Table 2: Vtune Performance Analysis Results
Vtune Analysis | |||||
Non-MMX C Routine1 | MMX Routine2 | ||||
Normal | Unrolled | Unoptimized | Optimized | Optimized & Unrolled | |
Dynamic Analysis | |||||
# Instructions Run | 45698 | 16554 | 8442 | 8442 | 6105 |
Total Cycle Count | 41186 | 28322 | 7660 | 6712 | 4809 |
CPI | 0.90 | 1.71 | 0.91 | 0.80 | 0.79 |
%Pairing | 95% | 58% | 37% | 71% | 71% |
Static Analysis | |||||
# Instructions | 46 | 86 | 56 | 56 | 91 |
Total Cycles | 76 | 145 | 51 | 46 | 70 |
%Pairing | 78% | 53% | 46% | 64% | 68% |
Performance | |||||
Performance Gain Compared to Unrolled C3 | NA | 1 X | 3.4 X | 4.2 X | 5.9 X |
Performance Gain Compared to Unoptimized MMX4 | NA | NA | 1 X | 1.1 X | 1.6 X |
Notes:
1 C routines were compiled using Microsoft Visual C++ with the compiler options set to produce blended code and optimization set to maximum speed
2 MMX Routine assembled with MASM 6.11d
3 Performance Gain = (Total Cycle Count of Normal C Routine) / Total Cycle Count
4 Performance Gain = (Total Cycle Count of Unoptimized MMX Routine) / Total
Cycle Count
Table 2 illustrates the significant performance gain of even unoptimized MMX code over the similar C routine.
4.0 Conclusion
This application note has demonstrated how MMX technology can be successfully used to accelerate an echo effects algorithm. The MMX instruction set was
shown to map well to audio transformation calculations.

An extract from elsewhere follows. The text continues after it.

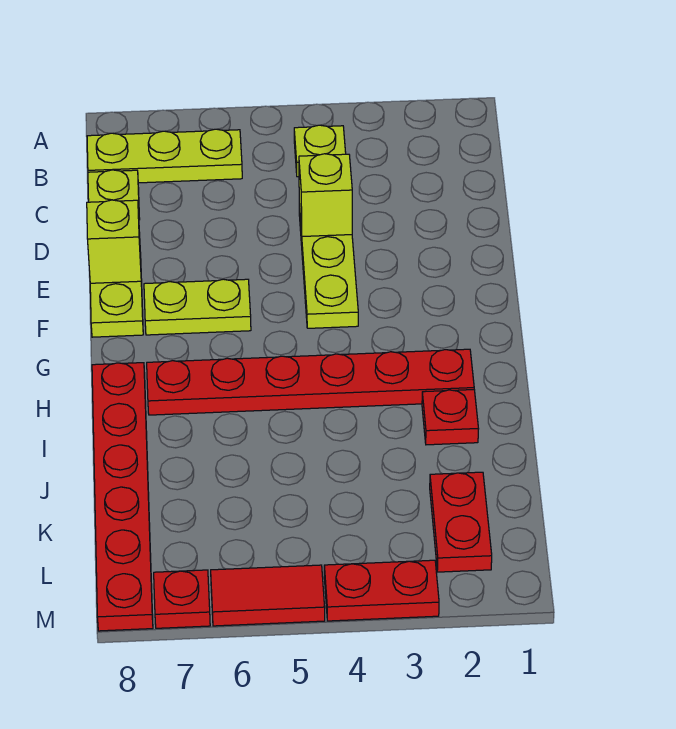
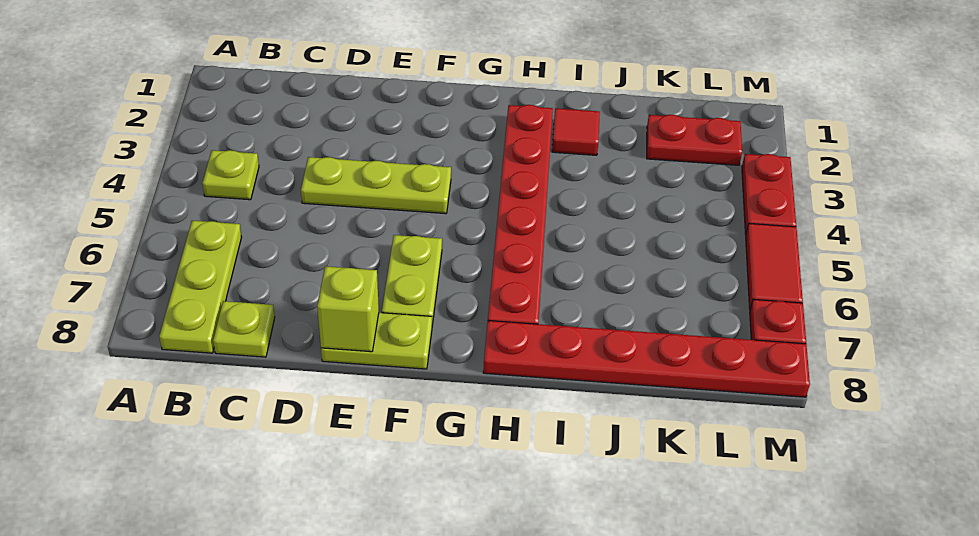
lime 1x1 brick [299,154,352,237] -> none
red 1x1 plate [422,390,479,445] -> red 1x1 tile [552,108,600,155]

Optimized code was almost twice as fast as naive (unoptimized) code.
While the exact requirements of particular audio applications will vary, MMX technology is generally applicable. Intel's MMX technology provides an opportunity for a new level of software audio performance on PCs.